In this study we have shown that base-line levels of B12, folate, and homocysteine for a patient population with advanced ACRC (n=93) were almost the same as for a previous performed cohort study of 224 healthy individuals from the same county. Our study also reveals that most individuals in an unselected population with advanced ACRC, in spite of their possible intestinal problems and earlier operations, still have normal levels of serum cobalamin, folate, and homocysteine. Cobalamin deficiency is rare in this population, and this is most likely explained by the fact that the endogenous stores of B12 last for several years, and the course of the disease normally is shorter. None of the two patients who had B12 levels below the reference experienced increased toxicity. On the contrary, 10 out of 12 patients who suffered from grade 3–4 toxicity had folate levels below the reference before start of treatment. This is, given the excess amount of folate administered as part of the treatment, somewhat doubtful to relate to the subclinically low levels of folate before the start of treatment in this population. A partial explanation might be the rate-limiting transport mechanism from extra- to intracellular space carried out by reduced folate carriers. Another explanation might be that the patients with the lowest levels of folate might be the ones with the most advanced disease and therefore the most undernourished.

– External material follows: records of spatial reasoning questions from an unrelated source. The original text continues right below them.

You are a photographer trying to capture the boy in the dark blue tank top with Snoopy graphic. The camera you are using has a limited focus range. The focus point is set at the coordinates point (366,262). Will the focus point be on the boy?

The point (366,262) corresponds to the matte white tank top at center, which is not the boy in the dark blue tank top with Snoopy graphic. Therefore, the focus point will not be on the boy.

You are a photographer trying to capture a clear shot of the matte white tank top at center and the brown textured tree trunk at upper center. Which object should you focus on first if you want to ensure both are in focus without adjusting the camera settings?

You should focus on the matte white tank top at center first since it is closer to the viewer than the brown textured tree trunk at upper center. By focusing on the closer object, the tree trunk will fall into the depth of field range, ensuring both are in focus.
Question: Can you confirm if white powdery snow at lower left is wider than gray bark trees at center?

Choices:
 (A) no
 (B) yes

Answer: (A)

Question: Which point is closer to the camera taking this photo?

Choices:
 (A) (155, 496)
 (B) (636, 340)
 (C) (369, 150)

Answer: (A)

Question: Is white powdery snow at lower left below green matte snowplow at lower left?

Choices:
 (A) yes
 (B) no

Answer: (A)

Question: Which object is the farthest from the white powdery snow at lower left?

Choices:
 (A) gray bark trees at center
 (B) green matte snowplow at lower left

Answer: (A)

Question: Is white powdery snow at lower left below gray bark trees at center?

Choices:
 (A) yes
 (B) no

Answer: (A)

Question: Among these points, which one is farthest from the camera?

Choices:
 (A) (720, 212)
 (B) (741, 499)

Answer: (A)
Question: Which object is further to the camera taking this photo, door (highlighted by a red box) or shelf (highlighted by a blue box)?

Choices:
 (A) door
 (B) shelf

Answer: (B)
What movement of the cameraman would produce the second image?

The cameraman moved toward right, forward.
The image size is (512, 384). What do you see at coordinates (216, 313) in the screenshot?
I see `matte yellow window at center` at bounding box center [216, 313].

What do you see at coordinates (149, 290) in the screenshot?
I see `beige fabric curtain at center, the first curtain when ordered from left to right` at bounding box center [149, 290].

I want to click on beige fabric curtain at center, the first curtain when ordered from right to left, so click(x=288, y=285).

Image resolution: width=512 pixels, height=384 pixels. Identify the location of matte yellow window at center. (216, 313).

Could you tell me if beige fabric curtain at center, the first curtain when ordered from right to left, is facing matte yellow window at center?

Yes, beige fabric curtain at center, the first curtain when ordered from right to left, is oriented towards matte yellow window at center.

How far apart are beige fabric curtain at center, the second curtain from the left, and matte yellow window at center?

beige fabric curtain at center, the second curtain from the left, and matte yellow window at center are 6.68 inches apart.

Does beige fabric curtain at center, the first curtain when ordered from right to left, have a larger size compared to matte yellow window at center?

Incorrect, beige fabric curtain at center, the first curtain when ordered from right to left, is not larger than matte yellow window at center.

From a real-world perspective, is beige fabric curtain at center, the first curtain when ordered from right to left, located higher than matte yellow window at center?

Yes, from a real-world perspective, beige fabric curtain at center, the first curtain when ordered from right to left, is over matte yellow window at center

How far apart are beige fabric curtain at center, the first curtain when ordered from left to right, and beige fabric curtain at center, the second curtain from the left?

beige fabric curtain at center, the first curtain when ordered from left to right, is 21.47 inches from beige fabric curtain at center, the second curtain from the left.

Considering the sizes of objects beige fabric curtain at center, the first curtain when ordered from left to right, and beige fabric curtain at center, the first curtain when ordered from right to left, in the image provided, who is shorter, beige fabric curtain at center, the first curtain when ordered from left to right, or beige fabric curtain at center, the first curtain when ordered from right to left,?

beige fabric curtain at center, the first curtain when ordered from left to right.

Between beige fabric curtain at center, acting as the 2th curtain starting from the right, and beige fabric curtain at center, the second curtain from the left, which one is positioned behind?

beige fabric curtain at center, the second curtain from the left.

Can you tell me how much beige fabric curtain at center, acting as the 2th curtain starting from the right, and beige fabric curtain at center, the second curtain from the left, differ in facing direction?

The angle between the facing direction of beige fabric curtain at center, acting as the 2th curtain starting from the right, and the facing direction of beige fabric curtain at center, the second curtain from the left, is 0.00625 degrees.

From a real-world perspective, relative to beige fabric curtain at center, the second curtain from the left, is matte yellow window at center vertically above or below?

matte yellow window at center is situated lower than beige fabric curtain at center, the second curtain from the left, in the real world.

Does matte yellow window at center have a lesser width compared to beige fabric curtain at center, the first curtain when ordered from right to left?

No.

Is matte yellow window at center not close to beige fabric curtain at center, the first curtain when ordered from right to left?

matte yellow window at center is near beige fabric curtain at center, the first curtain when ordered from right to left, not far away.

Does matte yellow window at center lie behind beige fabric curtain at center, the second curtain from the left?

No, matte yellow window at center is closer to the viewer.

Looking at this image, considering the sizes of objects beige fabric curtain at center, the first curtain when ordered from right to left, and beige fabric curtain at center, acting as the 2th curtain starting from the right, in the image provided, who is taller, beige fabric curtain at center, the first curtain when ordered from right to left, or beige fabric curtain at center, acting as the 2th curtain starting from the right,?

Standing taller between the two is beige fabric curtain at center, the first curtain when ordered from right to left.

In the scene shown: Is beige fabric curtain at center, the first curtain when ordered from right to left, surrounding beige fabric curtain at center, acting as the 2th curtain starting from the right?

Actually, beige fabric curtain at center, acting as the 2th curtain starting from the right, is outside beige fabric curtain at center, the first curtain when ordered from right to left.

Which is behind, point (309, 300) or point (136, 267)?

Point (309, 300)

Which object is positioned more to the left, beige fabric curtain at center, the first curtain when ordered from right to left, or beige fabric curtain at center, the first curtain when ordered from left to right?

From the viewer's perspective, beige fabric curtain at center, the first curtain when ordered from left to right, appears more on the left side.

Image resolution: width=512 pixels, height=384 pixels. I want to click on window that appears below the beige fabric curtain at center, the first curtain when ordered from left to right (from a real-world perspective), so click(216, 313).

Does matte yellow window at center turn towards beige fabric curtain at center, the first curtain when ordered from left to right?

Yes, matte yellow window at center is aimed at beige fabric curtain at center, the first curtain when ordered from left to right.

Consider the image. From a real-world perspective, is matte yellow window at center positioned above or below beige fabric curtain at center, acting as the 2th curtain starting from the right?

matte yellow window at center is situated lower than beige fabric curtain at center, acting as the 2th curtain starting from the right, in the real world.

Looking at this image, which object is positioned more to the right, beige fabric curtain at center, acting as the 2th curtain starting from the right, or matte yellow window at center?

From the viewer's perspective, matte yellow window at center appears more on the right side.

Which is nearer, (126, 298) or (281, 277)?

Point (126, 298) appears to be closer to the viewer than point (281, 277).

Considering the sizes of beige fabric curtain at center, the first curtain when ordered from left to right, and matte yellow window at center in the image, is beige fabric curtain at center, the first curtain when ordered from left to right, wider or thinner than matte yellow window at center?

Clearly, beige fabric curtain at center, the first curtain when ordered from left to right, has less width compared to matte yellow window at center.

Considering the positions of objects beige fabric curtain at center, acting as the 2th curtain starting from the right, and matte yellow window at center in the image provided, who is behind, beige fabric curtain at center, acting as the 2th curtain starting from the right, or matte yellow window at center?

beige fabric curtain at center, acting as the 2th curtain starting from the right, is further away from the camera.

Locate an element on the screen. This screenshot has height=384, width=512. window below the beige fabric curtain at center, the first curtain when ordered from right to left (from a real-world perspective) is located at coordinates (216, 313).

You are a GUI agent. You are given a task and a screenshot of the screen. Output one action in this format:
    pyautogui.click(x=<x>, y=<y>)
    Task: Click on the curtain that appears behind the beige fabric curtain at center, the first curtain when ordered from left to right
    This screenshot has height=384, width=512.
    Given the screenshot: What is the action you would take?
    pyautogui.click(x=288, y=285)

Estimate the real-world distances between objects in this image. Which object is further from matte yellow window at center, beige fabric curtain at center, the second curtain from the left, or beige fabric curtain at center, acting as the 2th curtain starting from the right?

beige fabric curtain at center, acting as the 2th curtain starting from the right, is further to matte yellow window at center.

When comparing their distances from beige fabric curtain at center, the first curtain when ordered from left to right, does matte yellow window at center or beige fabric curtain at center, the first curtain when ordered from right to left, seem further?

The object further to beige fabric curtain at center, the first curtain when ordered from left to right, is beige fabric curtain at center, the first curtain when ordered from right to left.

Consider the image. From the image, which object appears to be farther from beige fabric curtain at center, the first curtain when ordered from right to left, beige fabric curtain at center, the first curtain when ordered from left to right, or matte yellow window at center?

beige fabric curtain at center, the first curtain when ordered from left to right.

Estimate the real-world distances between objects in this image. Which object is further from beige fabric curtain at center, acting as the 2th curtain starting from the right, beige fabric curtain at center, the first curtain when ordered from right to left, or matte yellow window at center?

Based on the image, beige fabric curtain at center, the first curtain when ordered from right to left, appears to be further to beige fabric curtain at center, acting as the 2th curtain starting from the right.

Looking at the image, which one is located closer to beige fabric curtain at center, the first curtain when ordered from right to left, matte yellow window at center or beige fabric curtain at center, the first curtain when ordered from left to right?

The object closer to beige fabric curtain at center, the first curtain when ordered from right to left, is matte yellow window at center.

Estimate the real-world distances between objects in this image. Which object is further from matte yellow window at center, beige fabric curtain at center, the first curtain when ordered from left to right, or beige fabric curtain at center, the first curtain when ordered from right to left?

Interestingly in this study, patients with subclinically low cobalamin values had superior overall survival and time to progression than did patients with higher values. It is not possible to offer a good explanation for this, but it might reflect a worse outcome among patients with more liver metastases. It is known that patients with liver injuries can have increased serum cobalamin values. Theoretically, patients with lower cobalamin values should have inferior outcome, i.e. with malnutrition etc. It could also be explained with a statistical mass effect.
Based on the results from this study, it is not clinically relevant to tailor treatment for individual ACRC patients based on B12, folate, or homocysteine levels. Most likely the individual patients gain more if we tailor treatment with respect to more established predictive markers for toxicity and treatment effect, like DPD, TS, and TP levels when treating with antifolates.
Declaration of interest: The authors report no conflicts of interest. The authors alone are responsible for the content and writing of the paper.